==== ТЕКСТ УПРАЖНЕНИЯ ====
К.Мартынов: Сейчас да, по всем соцопросам побеждает такой ответ: «Ничего не изменить»
К. Мартынов
―
Всё сложнее. Даже на этом примере всё сложнее, потому что тогда протестовала Москва, и пропаганда, по крайней мере, из регионов делала людей абсолютно лояльными и утверждала, что все остальные регионы считают, что москвичи просто бесятся с жиру. Тогда это была такая важная тема для этой дискуссии. Странно об этом говорить, но у нас совсем недавно был Хабаровск, которого никто не ожидал, и которого по-хорошему никто так и не объяснил, что это было.
Л. Аникина
―
И который не привел ни к каким результатам.
==== ИСХОДНЫЕ ДАННЫЕ ====
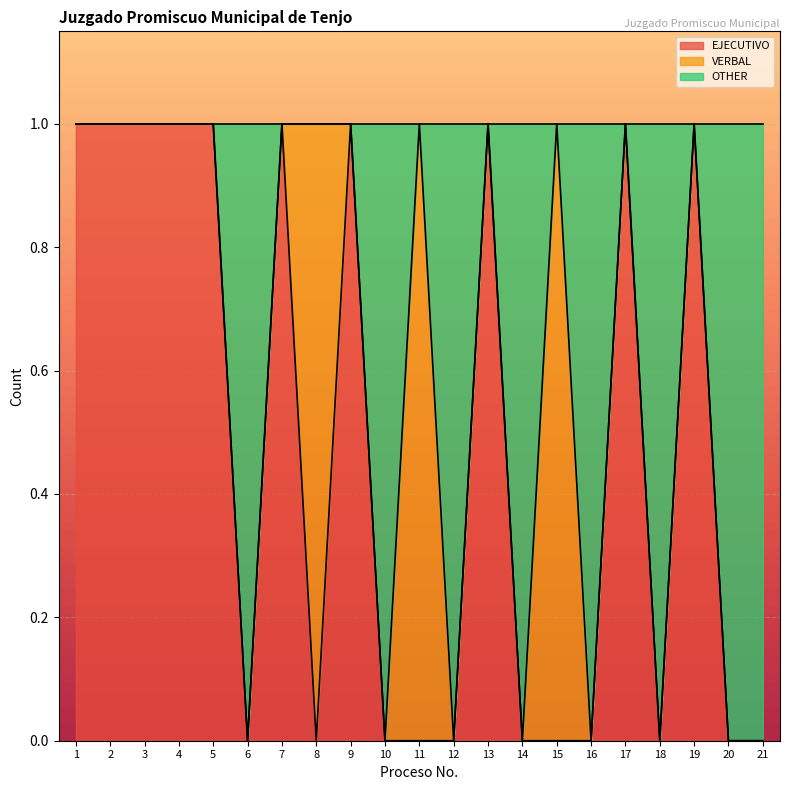

The EJECUTIVO series shows 1 at 13. True or false?

True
====
**ЗАДАНИЕ 1:** Пожалуйста, перепишите слово в слово фрагмент текста упражнения, начиная со слов «К. Мартынов» и заканчивая словами «что это было.».
**ЗАДАНИЕ 2:** Какой недавний случай, которого никто не ожидал, упоминает К. Мартынов в тексте упражнения?

**ОТВЕТ К ЗАДАНИЮ 1:**
К. Мартынов
―
Всё сложнее. Даже на этом примере всё сложнее, потому что тогда протестовала Москва, и пропаганда, по крайней мере, из регионов делала людей абсолютно лояльными и утверждала, что все остальные регионы считают, что москвичи просто бесятся с жиру. Тогда это была такая важная тема для этой дискуссии. Странно об этом говорить, но у нас совсем недавно был Хабаровск, которого никто не ожидал, и которого по-хорошему никто так и не объяснил, что это было.

**ОТВЕТ К ЗАДАНИЮ 2:** Хабаровск.